Quali sono le ragioni che portano i minori a non fare sport?

Alla domanda risponde agevolmente l’indagine di Con i Bambini: «Tra i più piccoli, nella fascia 3-5 anni, il motivo indicato più spesso è l’età del bambino. Nelle altre classi di età, l’inattività viene ricondotta a una mancanza di tempo e interesse. Tali risposte crescono all’aumentare dell’età del bambino. Ma non sono infrequenti anche cause legate alla condizione economica del nucleo familiare. Queste riguardano il 20% dei ragazzi tra 11 e 17 anni e quasi il 30% dei bambini tra 6 e 10 anni. Altra causa non irrilevante è quella legata alla mancanza di impianti o la scomodità degli orari di apertura (circa un decimo delle risposte dai 6 anni in su). La disomogeneità dell’offerta sul territorio di servizi sportivi e impianti, ci conduce all’importanza di valutare soprattutto in chiave locale le differenze nell’accesso alla pratica sportiva.».
Con la pandemia diventa fondamentale lo sport all’aperto e la presenza di aree che permettono di farlo. La presenza di aree sportive all’aperto (campi sportivi, piscine, spazi verdi e quant’altro) è però piuttosto scarsa e squilibrata. A questo si aggiunge anche la scarsa presenza di strutture sportive nelle scuole, che potrebbero rappresentare un’occasione per fare sport anche in orario scolastico, anche per le famiglie in difficoltà.

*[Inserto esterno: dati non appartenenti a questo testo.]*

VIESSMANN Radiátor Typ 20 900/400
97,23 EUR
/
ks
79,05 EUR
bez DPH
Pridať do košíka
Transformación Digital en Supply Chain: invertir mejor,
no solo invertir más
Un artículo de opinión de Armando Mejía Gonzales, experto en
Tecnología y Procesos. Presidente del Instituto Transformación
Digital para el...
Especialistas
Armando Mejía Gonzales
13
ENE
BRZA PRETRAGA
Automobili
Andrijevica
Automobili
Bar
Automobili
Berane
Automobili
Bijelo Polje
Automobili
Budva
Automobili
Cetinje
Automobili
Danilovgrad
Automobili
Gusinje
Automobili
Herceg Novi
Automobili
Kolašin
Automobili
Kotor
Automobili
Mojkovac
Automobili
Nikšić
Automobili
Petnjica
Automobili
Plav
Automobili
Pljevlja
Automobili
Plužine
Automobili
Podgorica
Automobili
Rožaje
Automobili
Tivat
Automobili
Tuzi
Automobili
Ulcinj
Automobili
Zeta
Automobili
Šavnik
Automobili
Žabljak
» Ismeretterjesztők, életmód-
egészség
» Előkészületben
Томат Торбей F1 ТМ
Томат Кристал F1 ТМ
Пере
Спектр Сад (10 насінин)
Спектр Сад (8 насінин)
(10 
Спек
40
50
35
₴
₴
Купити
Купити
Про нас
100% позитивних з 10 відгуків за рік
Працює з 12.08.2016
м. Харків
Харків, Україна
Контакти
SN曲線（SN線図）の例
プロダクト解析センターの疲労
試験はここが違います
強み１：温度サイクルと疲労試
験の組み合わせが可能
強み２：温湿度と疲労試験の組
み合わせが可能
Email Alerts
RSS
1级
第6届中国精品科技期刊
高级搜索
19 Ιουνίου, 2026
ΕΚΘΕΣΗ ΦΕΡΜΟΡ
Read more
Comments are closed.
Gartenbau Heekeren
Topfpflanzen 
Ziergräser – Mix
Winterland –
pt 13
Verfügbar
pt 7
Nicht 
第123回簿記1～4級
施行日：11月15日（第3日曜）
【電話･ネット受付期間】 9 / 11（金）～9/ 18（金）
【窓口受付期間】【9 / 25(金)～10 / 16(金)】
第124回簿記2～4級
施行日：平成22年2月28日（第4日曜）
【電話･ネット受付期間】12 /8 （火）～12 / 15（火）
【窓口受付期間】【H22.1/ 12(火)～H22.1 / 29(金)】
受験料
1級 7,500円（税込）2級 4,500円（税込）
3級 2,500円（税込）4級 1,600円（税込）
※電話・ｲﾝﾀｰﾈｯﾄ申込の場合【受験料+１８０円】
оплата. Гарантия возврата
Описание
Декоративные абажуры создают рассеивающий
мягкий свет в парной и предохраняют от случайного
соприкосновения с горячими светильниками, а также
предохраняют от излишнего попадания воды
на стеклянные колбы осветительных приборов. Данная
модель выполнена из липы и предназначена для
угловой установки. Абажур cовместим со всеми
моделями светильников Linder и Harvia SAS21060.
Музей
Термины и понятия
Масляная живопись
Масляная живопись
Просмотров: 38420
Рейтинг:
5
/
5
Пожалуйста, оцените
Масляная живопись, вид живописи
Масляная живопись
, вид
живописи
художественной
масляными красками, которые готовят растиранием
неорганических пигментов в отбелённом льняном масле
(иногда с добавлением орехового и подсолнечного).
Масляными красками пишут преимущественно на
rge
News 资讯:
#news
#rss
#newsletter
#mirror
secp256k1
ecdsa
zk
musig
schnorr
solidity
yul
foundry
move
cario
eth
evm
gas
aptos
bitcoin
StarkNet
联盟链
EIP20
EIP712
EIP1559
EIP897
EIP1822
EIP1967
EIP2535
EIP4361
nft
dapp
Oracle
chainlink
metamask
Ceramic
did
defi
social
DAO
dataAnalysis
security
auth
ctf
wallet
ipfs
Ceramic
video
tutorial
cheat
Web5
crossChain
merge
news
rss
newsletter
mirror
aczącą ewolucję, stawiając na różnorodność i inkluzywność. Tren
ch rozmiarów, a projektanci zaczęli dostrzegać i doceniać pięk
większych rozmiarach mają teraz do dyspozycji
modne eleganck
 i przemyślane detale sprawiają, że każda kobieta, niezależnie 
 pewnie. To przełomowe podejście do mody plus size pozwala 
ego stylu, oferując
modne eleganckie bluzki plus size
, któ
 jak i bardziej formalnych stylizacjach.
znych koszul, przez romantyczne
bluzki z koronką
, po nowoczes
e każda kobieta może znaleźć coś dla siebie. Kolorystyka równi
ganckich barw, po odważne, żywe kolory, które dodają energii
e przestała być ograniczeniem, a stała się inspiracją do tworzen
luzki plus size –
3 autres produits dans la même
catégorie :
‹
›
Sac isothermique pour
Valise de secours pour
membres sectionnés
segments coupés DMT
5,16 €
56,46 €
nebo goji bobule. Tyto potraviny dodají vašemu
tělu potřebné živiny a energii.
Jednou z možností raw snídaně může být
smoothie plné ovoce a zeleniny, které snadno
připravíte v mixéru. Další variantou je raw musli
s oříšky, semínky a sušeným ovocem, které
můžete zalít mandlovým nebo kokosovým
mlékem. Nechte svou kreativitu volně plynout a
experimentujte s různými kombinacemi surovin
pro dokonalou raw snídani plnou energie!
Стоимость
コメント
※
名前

Come emerge dall’indagine, però, «solo il 40,8% degli istituti scolastici in Italia è provvisto di palestra o piscina», a cui si aggiungono forti differenze territoriali, come spiega l’analisi: «A livello regionale, solo in due casi gli istituti scolastici dotati di strutture sportive sono più del 50%. Si tratta del Friuli Venezia Giulia dove a fronte di circa 1.000 scuole presenti quasi 600 sono dotate di palestre (il 57,8%) e del Piemonte dove invece le scuole con palestra sono circa 1.600 su un totale di oltre 3.000 (il 51%). Al terzo posto c’è la Toscana con il 48%. Agli ultimi posti, con meno di 3 edifici scolastici dotati di impianti su 10, troviamo invece Calabria (20,5%) e Campania (26,1%). È interessante notare che le due regioni che presentano la percentuale più bassa di palestre nelle scuole, Calabria e Campania, siano anche tra quelle con il minor numero di ragazzi e ragazze che praticano sport con continuità. Questo aspetto però non riguarda solo il Sud. Infatti anche tre regioni nel nord Italia si trovano al di sotto della media nazionale. Si tratta della Valle d’Aosta (39,3%), dell’Emilia Romagna (34,8%) e della Liguria (40,2%). Allo stesso tempo, possiamo osservare come alcune regioni del meridione abbiano dati superiori. Tra queste, l’Abruzzo (40,9%), la Basilicata (41%), la Sardegna (42,4%) e la Puglia (46,3%).».